- Work to complete: Update the entries so that "scientific name" reads "species", keeping everything else the same. Leave the pictures out of your answer.

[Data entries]
= = = = = = =

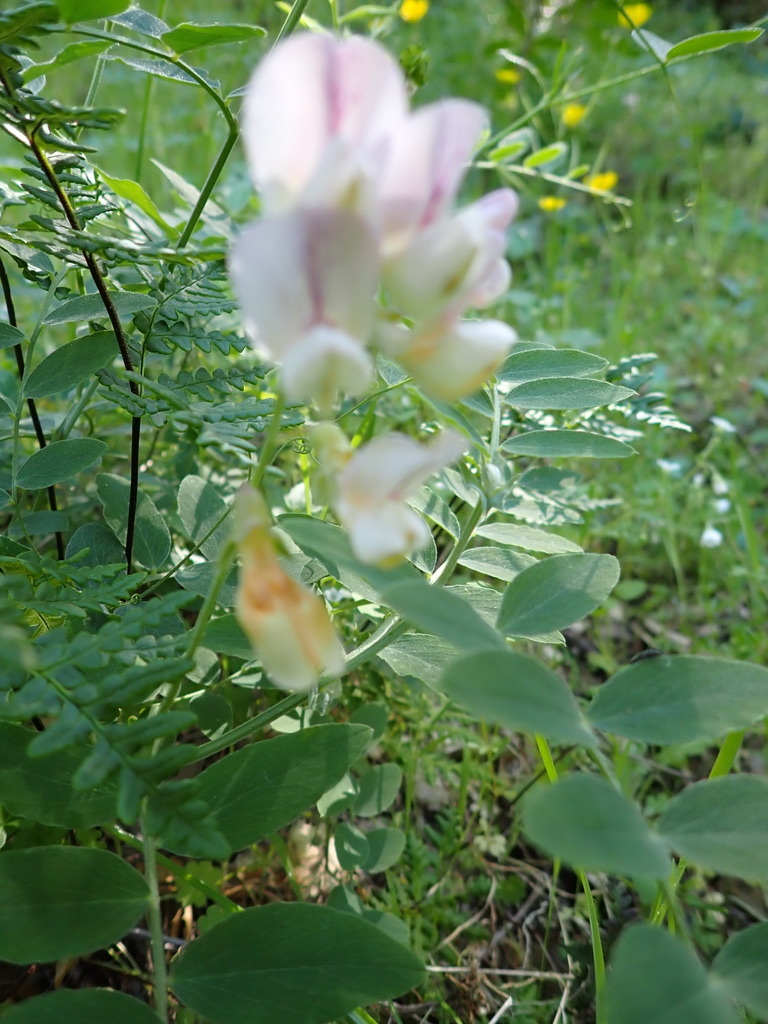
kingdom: Plantae
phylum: Tracheophyta
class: Magnoliopsida
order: Fabales
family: Fabaceae
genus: Lathyrus
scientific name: Lathyrus vestitus
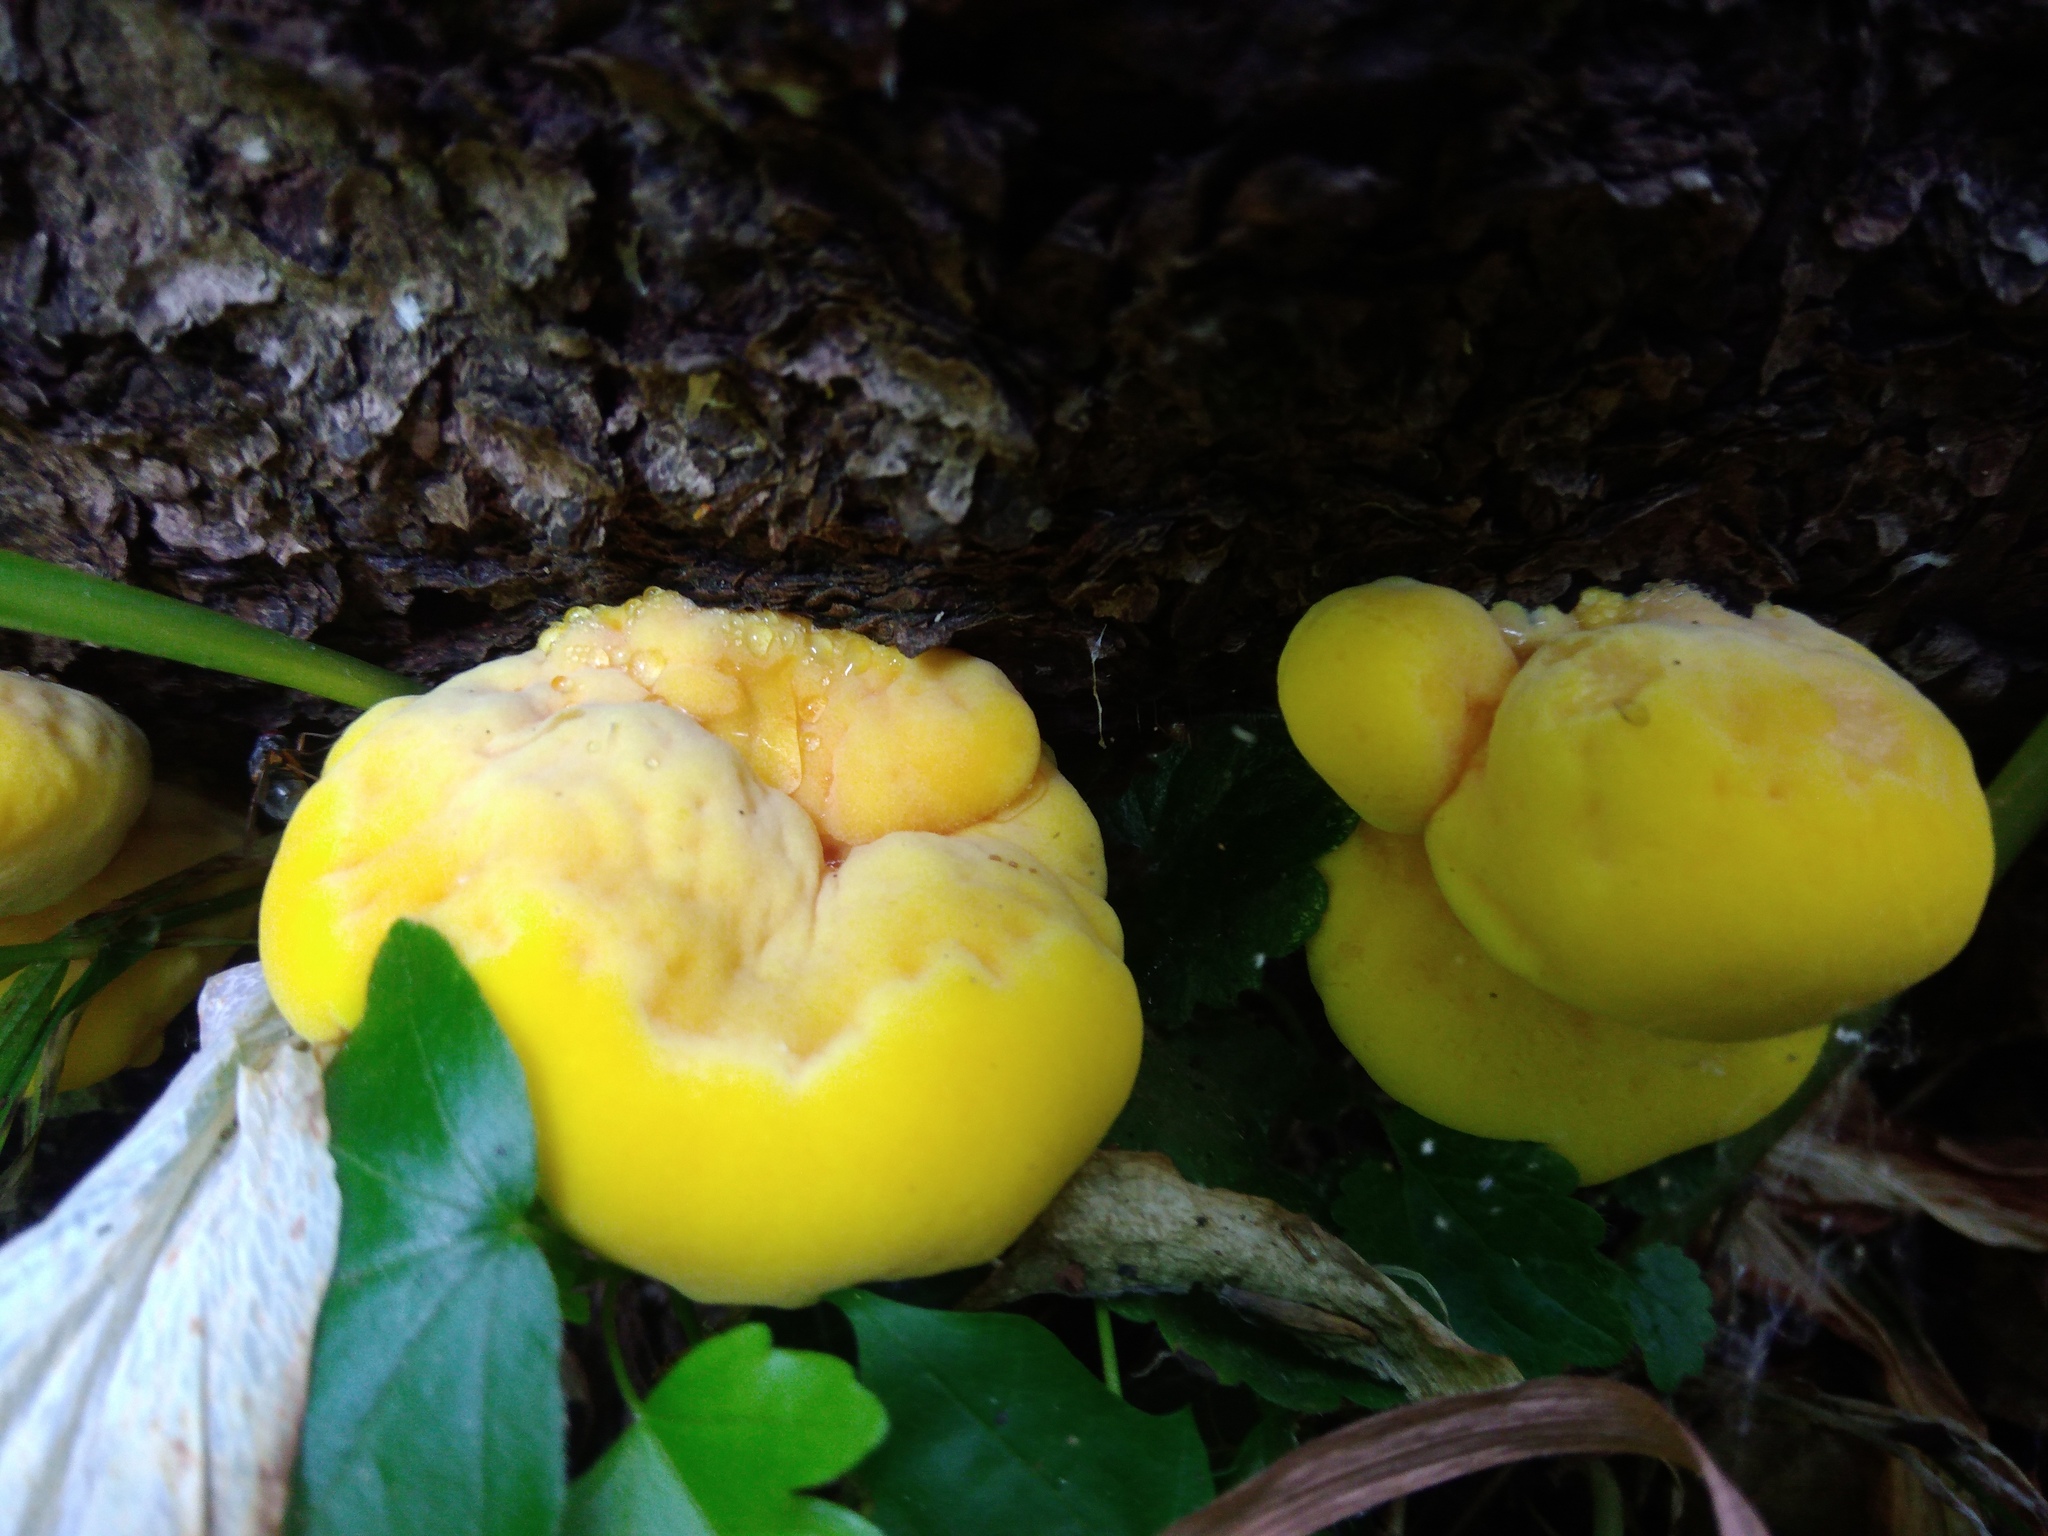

= = = = = = =

- Exercise response:
kingdom: Plantae
phylum: Tracheophyta
class: Magnoliopsida
order: Fabales
family: Fabaceae
genus: Lathyrus
species: Lathyrus vestitus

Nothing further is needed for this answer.